US Air Force Academy Offers Programs For Partner Nations
By Geraldine Cook / Diálogo September 04, 2019
Latin American air force cadets participated in a four-year academic program in one of the best military institutions in the United States: the U.S. Air Force Academy (USAFA) founded in 1954 and located in Colorado. Cadets adhere to a strict daily schedule with a complete load of academic work, classroom debates, leadership skills, time management, and extracurricular activities.
“It’s a great honor to represent the Air Force of my country,” said Peruvian Air Force Cadet Fernando Mario Cortes Cifuentes, a second-year student of Aeronautical Engineering. “USAFA is probably one of the best opportunities I am going to have in my whole life. I am very proud of being here.”
For Mexican Navy Cadet Itzel Sinaí Chan Topete, a second-year student of Civil Engineering, USAFA changed her vision of life. “As international students, not only have we learned about the American culture, but we’ve also learned about cultures around the world,” she said. “It helped me to understand the overall view about the military, discipline, and our values, that are universal.”

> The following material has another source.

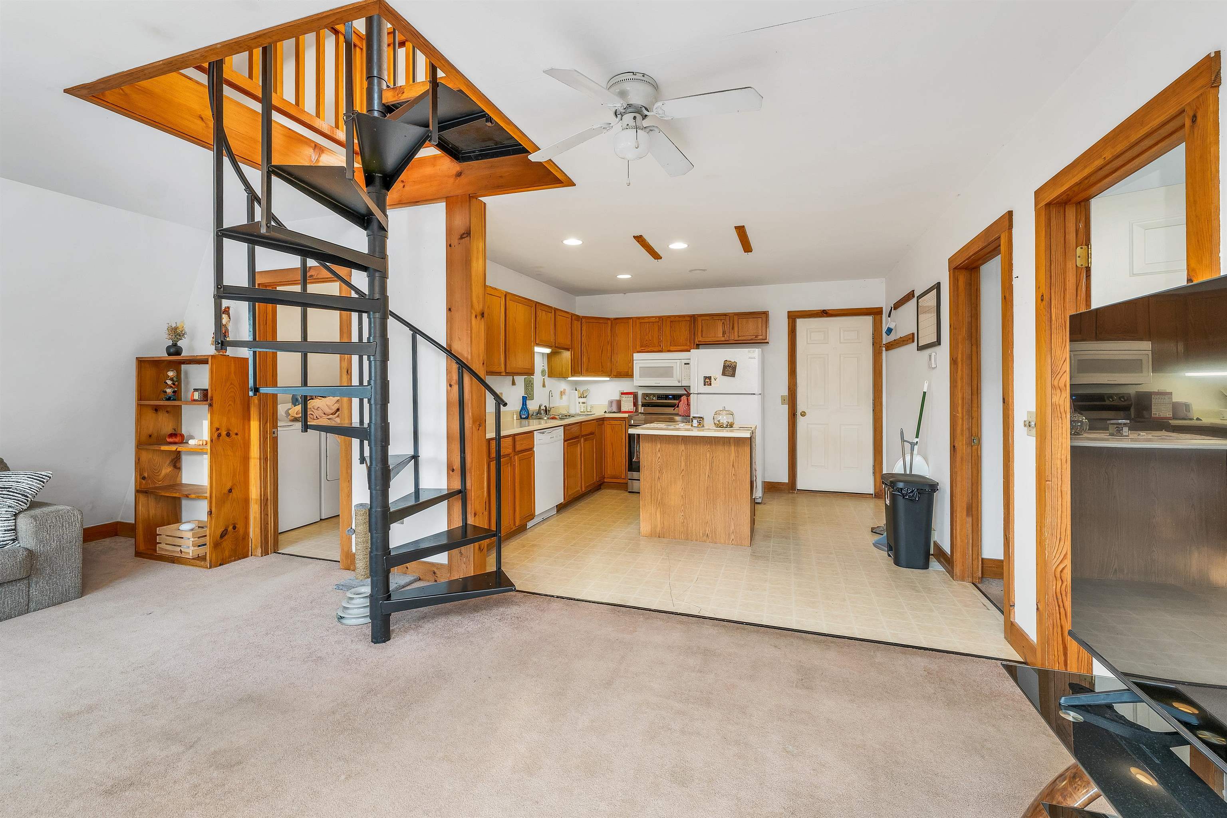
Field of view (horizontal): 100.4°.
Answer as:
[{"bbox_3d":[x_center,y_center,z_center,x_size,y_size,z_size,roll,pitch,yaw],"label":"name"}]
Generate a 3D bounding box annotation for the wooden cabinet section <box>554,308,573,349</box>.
[{"bbox_3d":[-0.725,-0.906,5.899,0.325,0.451,0.502,1,2,19],"label":"wooden cabinet section"}]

“When I was accepted, the news seemed very surreal because I didn’t expect to be chosen; it’s extremely competitive. I am really grateful that I have the opportunity to come here,” said Panamanian Cadet Joe Henry Laniado Guerrero, a three-year student in Computer Science. “We have cadets from all over the U.S., but when you are here at the academy, we are all USAFA. We are all brothers in arms.”
Cadets Cortes, Chan, and Laniado are among students from 25 countries worldwide attending USAFA’s International program. The academy offers four to five-year military college programs and students graduate with a bachelor of science degree. After completing their studies, international cadets return to their home country to serve in their respective military force. USAFA began its international program in 1962, and has so far graduated 387 international students, specializing in 28 different academic majors.
“We build relationships with partner nations, whether it’s with Latin American nations or nations elsewhere in the world. Our cadets are going to serve in a global air force that exists to serve not just our nation, but the interests of our allies,” said U.S. Air Force Brigadier General Andrew Armacost, dean of the Faculty, USAFA. “Through exchange programs with Latin American partners, these relationships will serve [our students] when they are in active duty.”
In addition to the four-year academic program, USAFA offers one semester-long exchange programs with Chile, Colombia, and Brazil. The institution also hosts an international week, where cadets from Latin America come to the academy for an academic exchange, which is also open to international instructors.
For U.S. Air Force Lieutenant Colonel Sabrina Peters, deputy of International Programs at USAFA, the importance of the academic program for the air forces of the region is priceless. “It’s a wonderful opportunity for information exchange and to learn about each other’s services,” she said. “It’s benchmarking, learning from each other, about each other how we do business, and then perhaps to capitalize on those experiences down the road.”